Bien qu’étant vide en pratique, le CNDP pourrait servir de base pour un dialogue et une transition menés par des civils. Le Président actuel du CNDP, Mahamat Zen Bada Abbas, est également Secrétaire Général du MPS. Mahamat Zen Bada Abbas a jusqu’ici publiquement soutenu la revendication du pouvoir par la junte, citant la crise sécuritaire à laquelle le pays est confronté. Si la hiérarchie militaire et le MPS optaient pour une approche plus stratégique de résolution de la crise, ils pourraient impliquer l’opposition politique et la société civile dans le cadre du CNDP, de manière à identifier un processus de représentation inclusif dans l’objectif d’une transition civile.
Perspectives de stabilité

Le Tchad demeure sur une voie d’instabilité perpétuelle. Si la même structure de pouvoir reste en place, ce sont des résultats similaires ou pires encore qui sont à attendre. Si le Tchad s’engage sur une voie de stabilité durable, il sera nécessaire de réinventer l’arène politique nationale afin d’inclure tous les secteurs de la société, sous la houlette d’un gouvernement soumis à des règles. À court terme, cela signifierait que la junte militaire se retire et transmette son autorité à une structure de transition civile inclusive. Une telle structure pourrait alors évaluer ce qui est nécessaire pour établir un gouvernement représentatif et légitime, à travers des élections multipartites.

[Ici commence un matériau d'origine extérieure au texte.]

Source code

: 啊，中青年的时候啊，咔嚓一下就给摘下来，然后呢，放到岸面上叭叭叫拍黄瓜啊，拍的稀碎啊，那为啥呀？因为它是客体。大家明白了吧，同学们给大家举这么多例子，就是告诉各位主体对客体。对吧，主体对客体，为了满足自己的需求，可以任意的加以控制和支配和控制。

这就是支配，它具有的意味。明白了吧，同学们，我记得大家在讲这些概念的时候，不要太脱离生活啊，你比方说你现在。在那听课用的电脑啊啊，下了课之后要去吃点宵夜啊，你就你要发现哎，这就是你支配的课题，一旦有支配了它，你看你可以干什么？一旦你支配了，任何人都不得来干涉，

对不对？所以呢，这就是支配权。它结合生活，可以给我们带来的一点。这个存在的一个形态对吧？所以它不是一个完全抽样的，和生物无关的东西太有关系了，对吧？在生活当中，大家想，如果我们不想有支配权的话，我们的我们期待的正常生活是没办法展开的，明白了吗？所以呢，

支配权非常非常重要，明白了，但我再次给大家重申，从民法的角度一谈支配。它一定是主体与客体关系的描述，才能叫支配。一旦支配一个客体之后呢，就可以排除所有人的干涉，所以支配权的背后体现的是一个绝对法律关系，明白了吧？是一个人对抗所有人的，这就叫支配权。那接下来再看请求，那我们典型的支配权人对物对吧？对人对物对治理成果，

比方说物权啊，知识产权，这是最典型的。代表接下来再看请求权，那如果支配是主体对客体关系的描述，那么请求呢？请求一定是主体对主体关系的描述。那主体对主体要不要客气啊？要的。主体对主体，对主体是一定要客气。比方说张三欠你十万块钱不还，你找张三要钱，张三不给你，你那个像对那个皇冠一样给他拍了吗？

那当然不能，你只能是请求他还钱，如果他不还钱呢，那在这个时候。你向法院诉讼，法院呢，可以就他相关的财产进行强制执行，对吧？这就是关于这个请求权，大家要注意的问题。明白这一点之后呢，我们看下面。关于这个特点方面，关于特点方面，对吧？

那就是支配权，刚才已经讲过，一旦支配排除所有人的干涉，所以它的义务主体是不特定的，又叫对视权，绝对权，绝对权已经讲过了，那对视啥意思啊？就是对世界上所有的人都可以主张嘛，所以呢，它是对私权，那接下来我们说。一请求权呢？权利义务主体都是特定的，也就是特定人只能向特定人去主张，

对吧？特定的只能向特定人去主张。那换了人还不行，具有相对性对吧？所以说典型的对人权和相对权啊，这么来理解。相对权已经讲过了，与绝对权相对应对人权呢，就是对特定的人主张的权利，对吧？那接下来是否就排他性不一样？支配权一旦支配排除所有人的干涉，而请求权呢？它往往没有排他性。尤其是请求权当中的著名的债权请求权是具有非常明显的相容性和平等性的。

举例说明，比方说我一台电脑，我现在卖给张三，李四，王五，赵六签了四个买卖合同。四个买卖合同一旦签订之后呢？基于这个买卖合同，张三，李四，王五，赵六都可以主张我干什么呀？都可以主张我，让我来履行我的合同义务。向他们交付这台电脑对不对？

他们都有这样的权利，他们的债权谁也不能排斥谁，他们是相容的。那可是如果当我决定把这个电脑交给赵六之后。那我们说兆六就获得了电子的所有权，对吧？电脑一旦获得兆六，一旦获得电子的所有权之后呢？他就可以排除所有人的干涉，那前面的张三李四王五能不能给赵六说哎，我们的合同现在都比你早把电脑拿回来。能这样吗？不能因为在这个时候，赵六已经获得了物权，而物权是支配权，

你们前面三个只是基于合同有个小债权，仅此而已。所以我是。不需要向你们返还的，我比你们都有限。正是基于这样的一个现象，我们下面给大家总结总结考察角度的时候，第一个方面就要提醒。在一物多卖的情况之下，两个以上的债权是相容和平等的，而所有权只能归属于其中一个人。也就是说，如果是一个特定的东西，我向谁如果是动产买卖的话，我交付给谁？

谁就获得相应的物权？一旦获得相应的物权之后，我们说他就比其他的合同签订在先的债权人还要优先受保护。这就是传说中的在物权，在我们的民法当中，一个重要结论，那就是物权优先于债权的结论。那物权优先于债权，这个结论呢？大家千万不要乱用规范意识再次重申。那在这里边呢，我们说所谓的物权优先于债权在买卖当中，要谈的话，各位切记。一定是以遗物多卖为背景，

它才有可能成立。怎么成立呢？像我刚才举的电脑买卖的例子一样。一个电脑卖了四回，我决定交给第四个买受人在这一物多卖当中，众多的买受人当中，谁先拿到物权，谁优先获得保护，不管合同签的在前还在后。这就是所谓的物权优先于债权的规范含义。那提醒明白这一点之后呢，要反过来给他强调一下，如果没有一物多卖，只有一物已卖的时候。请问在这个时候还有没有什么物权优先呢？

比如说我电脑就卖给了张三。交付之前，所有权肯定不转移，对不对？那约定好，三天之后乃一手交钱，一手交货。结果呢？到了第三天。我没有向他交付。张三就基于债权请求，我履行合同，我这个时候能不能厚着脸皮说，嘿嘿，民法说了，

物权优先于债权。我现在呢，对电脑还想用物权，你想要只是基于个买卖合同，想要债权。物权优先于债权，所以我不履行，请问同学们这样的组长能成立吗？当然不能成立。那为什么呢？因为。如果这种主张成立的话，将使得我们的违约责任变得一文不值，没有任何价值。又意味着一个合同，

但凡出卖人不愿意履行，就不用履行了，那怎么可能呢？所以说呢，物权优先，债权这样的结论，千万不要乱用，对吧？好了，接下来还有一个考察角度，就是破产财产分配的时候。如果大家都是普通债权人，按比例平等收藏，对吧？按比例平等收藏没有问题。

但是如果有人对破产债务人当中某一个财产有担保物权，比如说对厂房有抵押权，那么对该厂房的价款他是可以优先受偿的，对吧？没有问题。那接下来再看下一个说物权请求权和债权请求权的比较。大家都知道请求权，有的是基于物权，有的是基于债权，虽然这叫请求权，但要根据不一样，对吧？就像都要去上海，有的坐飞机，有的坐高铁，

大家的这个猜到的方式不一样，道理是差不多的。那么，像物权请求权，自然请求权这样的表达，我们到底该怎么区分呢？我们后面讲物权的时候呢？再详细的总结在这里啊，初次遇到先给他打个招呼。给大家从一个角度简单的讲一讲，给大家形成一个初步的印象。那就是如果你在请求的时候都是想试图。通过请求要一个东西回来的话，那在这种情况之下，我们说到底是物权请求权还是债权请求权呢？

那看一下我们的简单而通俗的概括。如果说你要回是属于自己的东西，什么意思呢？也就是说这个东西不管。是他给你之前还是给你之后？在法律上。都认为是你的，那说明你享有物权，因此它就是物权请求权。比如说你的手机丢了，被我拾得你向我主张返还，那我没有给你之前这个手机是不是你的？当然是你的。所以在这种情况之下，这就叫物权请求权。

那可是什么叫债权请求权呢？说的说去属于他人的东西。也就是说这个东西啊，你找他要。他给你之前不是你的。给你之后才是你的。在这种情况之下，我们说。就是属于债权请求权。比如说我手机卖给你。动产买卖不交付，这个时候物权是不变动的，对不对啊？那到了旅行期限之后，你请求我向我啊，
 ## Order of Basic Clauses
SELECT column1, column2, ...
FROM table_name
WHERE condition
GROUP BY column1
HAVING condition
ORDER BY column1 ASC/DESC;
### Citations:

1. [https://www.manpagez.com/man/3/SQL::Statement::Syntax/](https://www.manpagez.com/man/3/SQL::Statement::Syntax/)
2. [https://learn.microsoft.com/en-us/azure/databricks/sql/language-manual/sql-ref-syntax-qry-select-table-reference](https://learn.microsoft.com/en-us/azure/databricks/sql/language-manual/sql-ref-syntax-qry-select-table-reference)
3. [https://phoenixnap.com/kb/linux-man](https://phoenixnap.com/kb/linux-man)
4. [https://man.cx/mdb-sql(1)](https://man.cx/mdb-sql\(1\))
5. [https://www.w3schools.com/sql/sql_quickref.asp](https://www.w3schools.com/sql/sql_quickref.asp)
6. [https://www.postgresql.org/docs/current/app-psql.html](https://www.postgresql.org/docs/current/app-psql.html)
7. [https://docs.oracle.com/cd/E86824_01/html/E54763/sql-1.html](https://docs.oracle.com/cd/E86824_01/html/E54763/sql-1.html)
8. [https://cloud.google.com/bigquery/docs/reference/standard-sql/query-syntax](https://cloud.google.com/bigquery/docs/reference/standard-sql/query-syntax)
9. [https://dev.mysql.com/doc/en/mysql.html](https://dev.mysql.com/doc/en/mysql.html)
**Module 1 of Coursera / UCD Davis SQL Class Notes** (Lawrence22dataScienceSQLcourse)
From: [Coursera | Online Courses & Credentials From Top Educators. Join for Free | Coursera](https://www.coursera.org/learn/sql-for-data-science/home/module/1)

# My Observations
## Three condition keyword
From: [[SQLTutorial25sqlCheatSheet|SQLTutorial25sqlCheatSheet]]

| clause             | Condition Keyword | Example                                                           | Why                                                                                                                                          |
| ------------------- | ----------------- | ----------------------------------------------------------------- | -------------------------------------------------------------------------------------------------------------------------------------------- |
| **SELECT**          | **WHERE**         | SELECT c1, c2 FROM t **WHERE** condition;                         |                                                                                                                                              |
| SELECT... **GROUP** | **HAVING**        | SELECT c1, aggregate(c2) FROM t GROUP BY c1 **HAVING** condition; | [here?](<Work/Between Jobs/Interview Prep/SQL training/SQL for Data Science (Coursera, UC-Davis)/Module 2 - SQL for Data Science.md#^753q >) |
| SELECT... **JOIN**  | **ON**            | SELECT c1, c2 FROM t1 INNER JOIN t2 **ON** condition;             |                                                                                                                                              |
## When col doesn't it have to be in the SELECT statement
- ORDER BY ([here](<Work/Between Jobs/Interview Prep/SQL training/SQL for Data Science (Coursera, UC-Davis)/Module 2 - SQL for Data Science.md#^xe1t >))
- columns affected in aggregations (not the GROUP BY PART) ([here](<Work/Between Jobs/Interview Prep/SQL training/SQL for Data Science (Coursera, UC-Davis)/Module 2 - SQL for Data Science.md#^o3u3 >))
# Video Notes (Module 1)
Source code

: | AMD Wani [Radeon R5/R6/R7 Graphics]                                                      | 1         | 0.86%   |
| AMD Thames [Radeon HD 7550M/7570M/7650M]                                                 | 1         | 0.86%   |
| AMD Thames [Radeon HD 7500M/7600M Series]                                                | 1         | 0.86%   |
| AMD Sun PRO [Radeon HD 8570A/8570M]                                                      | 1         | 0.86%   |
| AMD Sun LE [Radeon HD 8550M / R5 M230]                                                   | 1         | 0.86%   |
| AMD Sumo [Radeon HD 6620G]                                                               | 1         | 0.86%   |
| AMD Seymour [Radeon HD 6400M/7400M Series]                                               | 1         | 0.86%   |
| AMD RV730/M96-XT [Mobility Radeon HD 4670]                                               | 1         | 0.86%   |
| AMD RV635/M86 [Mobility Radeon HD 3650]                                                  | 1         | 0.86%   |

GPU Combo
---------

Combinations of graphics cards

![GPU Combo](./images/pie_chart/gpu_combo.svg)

Parmi les éléments fondamentaux de tout processus transitionnel se trouve l’organisation d’un dialogue national qui examine ouvertement les leçons tirées des 30 dernières années d’un gouvernement autoritaire, et qui élabore un consensus autour d’un modèle alternatif de progression. Les dirigeants de l’opposition tchadienne ont régulièrement demandé un tel dialogue, dont le plus récemment avant le scrutin présidentiel de cette année. À la suite de la mort d’Idriss Déby, une telle action est clairement et urgemment nécessaire. Afin d’y parvenir, le Conseil de paix et de sécurité de l’Union africaine a dépêché une délégation dans l’objectif de promouvoir le dialogue entre la junte et ses opposants politiques. L’organisation d’une conférence nationale visant à réformer le système politique permettrait une suspension des hostilités, qui contribuerait à éviter une escalade de l’instabilité politique et économique.

« Les acteurs internationaux doivent prendre conscience que la stabilité interne du Tchad dépend de la création d’un processus politique plus inclusif et soumis à des règles ».

Une période de transition devrait aussi viser à renforcer la cohésion et le professionnalisme des forces de sécurité, par des réformes destinées à rendre les unités plus représentatives, à améliorer la responsabilité dans les rangs, et à améliorer la transparence grâce à un contrôle civil. De telles réformes pourraient contrebalancer les capacités et l’expérience au combat des troupes tchadiennes, afin qu’elles puissent véritablement servir comme forces stabilisatrices au Tchad et dans la région au sens large.

Les acteurs internationaux, en particulier la France, doivent prendre conscience que la stabilité interne du Tchad dépend de la création d’un processus politique plus inclusif et soumis à des règles. Faute de quoi, l’instabilité permanente qui a provoqué la mort d’Idriss Déby entravera durablement la participation du Tchad aux efforts de sécurité régionaux. La mort d’Idriss Déby éclaire d’une lumière vive la vulnérabilité d’une stratégie basée sur la force de la répression. Elle offre aussi l’occasion d’une réinitialisation stratégique, et d’une remise en question des voies à suivre pour l’avenir.